Below is the final model that I implemented. It scored a 0.12278, which in fact is worse than the LASSO model.
regr = xgb.XGBRegressor(
colsample_bytree=0.3,
gamma=0.0,
learning_rate=0.01,
max_depth=4,
min_child_weight=1.5,
n_estimators=1668,
reg_alpha=1,
reg_lambda=0.6,
subsample=0.2,
seed=42,
silent=1)
regr.fit(train, y)
# Run prediction on training set to get a rough idea of how well it does.
y_pred = regr.predict(train)
y_test = y
print("XGBoost score on training set: ", mean_squared_error(y_test, y_pred))
# Run prediction on the Kaggle test set.
y_pred_xgb = regr.predict(test)
('XGBoost score on training set: ', 0.0058807337725166504)
score 0.12278
Blending Model Results
Our last step is to combine the results from our two models and submit these results. I took a simple average of the predictions from our two models. The final score has a root mean squared error of 0.11765, which is markedly better than either of the two models individually. This confirms the primary principle used in ensemble methods, whereby the error rates of ensembles is lower than those of the individual models, assuming the error rates are not correlated.

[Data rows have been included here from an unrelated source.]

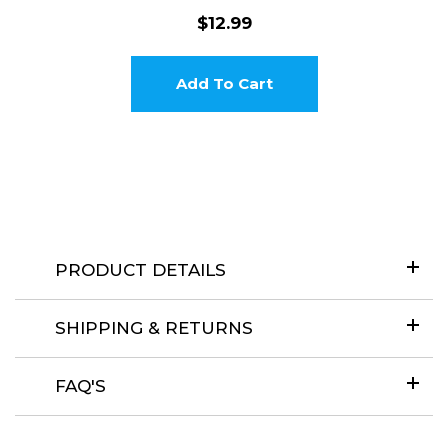
$12.99
Add To Cart
Login required
Log in to your account to add products to your wishlist and
view your previously saved items.
Login
PRODUCT DETAILS
SHIPPING & RETURNS
FAQ'S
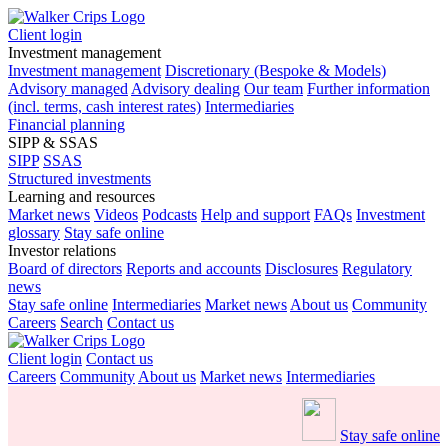
Client login
Investment management
Investment management
Discretionary (Bespoke & Models)
Advisory managed
Advisory dealing
Our team
Further information
(incl. terms, cash interest rates)
Intermediaries
Financial planning
SIPP & SSAS
SIPP
SSAS
Structured investments
Learning and resources
Market news
Videos
Podcasts
Help and support
FAQs
Investment
glossary
Stay safe online
Investor relations
Board of directors
Reports and accounts
Disclosures
Regulatory
news
Stay safe online
Intermediaries
Market news
About us
Community
Careers
Search
Contact us
Client login
Contact us
Careers
Community
About us
Market news
Intermediaries
Stay safe online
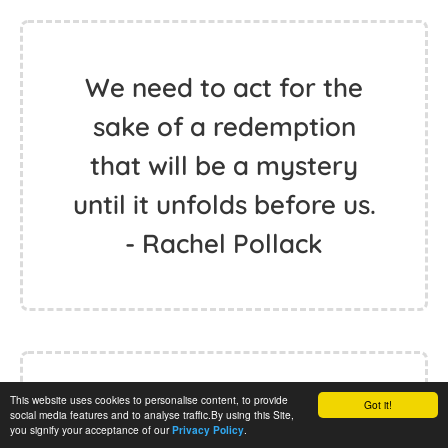
We need to act for the
sake of a redemption
that will be a mystery
until it unfolds before us.
- Rachel Pollack
This website uses cookies to personalise content, to provide
Got it!
Redemption comes to
social media features and to analyse traffic.By using this Site,
you signify your acceptance of our
.
Privacy Policy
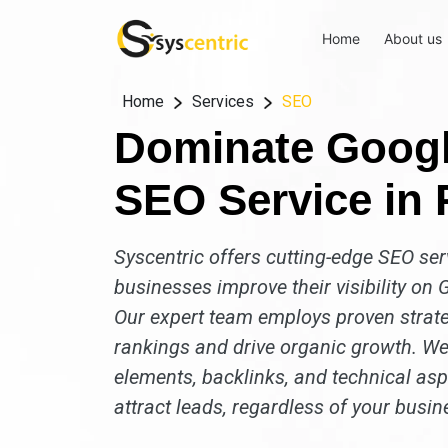
Home
About us
Home
Services
SEO
Dominate Googl
SEO Service in P
Syscentric offers cutting-edge SEO serv
businesses improve their visibility on G
Our expert team employs proven strate
rankings and drive organic growth. We
elements, backlinks, and technical aspe
attract leads, regardless of your busin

predictions = np.expm1(.6*lasso_pred + .4*y_pred_xgb)
score: 0.11765
Conclusion
This competition was a great exercise in some standard regression techniques. I was able to achieve a top 10% score even though I performed minimal feature engineering, which I will leave as a later exercise for myself.

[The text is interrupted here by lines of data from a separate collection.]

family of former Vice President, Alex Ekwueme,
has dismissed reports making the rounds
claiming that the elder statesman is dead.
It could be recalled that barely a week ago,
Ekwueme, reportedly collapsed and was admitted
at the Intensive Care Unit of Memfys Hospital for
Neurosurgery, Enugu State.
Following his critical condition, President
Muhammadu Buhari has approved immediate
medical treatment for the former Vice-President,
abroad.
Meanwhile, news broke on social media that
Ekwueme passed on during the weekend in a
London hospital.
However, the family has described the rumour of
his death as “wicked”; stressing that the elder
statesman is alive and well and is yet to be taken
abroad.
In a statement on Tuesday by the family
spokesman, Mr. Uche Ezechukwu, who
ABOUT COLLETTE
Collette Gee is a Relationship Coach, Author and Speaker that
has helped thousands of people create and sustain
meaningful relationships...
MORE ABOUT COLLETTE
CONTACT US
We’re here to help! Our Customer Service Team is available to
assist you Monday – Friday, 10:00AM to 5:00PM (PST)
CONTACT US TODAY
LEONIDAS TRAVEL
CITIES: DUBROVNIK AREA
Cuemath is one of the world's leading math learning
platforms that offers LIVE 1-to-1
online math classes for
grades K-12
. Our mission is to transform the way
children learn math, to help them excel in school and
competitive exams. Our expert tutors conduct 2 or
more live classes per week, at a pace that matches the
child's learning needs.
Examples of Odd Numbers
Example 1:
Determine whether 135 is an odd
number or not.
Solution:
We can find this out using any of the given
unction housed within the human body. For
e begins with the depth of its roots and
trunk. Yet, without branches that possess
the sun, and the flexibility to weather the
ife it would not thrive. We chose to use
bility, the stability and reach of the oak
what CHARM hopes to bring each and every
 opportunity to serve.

In addition to the models above, I also tried SelectKBest (with Pipeline and Grid Search), which narrowed down the number of columns to 138 and yielded a score of 0.13215. However, this model didn’t play nicely with the others when it came to blending. Lastly, I tried using a random forest regressor, but that returned a score of 0.14377, which isn’t bad, but certainly not good enough to include in our ensemble.
The complete code for this analysis can be found on my GitHub page: https://github.com/zlatankr/Projects/tree/master/Homes
I welcome any questions and comments.